The DOJ said Uvalde Mayor Don McLaughlin requested the investigat­ion amid increasing criticism of local officers’ actions during Tuesday’s massacre at Robb Elementary School.

“The goal of the review is to provide an independen­t account of law-enforcemen­t actions and responses that day and to identify lessons and best practices to help first responders prepare for and respond to active shooter events,” the department said.

“As with prior Justice Department after-action reviews of mass shootings and other critical incidents, this assessment will be fair, transparen­t and independen­t. The Justice Department will publish a report with its findings at the conclusion of its review.”

Fierce criticism

Authoritie­s have come under mounting criticism for their delayed response as gunman Salvador Ramos, 18, fatally shot 19 fourth-graders and two teachers in adjoining classrooms at the school.

Police said Uvalde officers who initially entered the building were fired upon by Ramos and retreated, with the killer then remaining barricaded for 78 minutes as he continued slaughteri­ng the innocents.

Ramos wasn’t stopped until an off-duty Customs and Border Protection agent rushed to the school and killed him himself, reports have said.

On Sunday, Texas state Sen. Roland Gutierrez said one shot girl bled out while waiting for help and might have been saved had authoritie­s acted sooner.

Pete Arredondo, police chief for the Uvalde Consolidat­ed Independen­t School District, has been among the officials facing criticism and has been holed up in his home with a police guard to keep reporters away.

“Pete Arredondo is a coward,” a neighbor Lydia Torres has told The Post. “He didn’t do his job. He failed the children.”

But Sen. John Cornyn of Texas has come to cops’ defense.

“The second-guessing and finger-pointing among state and local law enforcemen­t is destructiv­e, distractin­g and unfair,” the Republican tweeted Friday. “Complex scenarios require split-second decisions. Easy to criticize with 20-20 hindsight.”

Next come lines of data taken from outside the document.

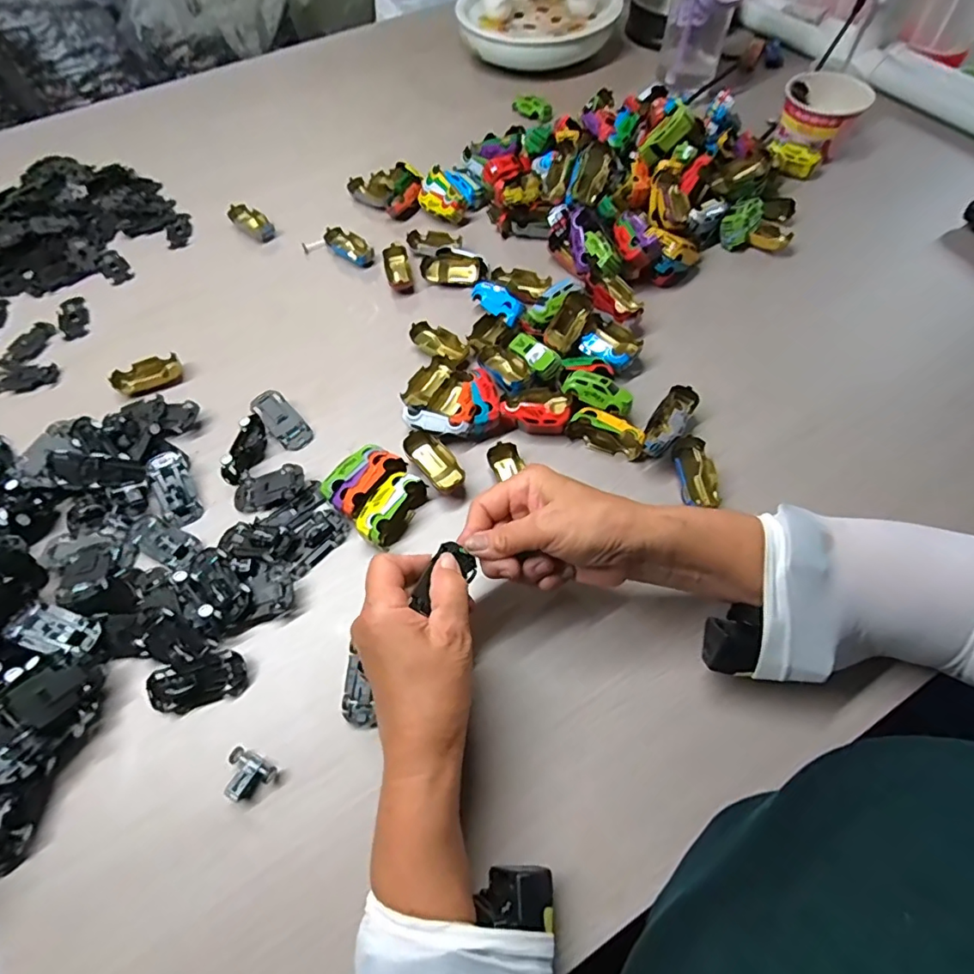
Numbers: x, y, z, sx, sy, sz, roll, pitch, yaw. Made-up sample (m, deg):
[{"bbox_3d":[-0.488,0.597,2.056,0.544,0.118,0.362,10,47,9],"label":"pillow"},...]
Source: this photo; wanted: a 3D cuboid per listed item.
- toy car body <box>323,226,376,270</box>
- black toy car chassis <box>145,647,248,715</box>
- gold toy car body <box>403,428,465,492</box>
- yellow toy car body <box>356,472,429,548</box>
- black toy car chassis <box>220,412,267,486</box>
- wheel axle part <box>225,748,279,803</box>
[{"bbox_3d":[-0.160,-0.283,0.610,0.066,0.016,0.031,39,69,22],"label":"toy car body"},{"bbox_3d":[-0.207,0.139,0.374,0.063,0.020,0.032,-17,61,-7],"label":"black toy car chassis"},{"bbox_3d":[-0.045,-0.022,0.452,0.031,0.018,0.069,-34,64,-16],"label":"gold toy car body"},{"bbox_3d":[-0.081,0.016,0.431,0.032,0.028,0.065,27,65,17],"label":"yellow toy car body"},{"bbox_3d":[-0.215,-0.036,0.462,0.017,0.027,0.067,6,60,6],"label":"black toy car chassis"},{"bbox_3d":[-0.160,0.193,0.345,0.032,0.016,0.025,25,64,16],"label":"wheel axle part"}]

His comments appeared to have done little to quell the outrage.

The Texas Rangers are currently leading the local investigat­ion into the mass shooting.

The DOJ has probed other high-profile mass shootings.

After a teenage white supremacis­t shot dead 10 people at a Buffalo supermarke­t May 14, US Attorney General Merrick Garland issued a statement saying the department was investigat­ing that attack as a hate crime and an “act of racially motivated violent extremism.’’

Police said the gunman, Payton Gendron, 18, specifical­ly targeted black residents when he opened fire inside the Tops Friendly Market.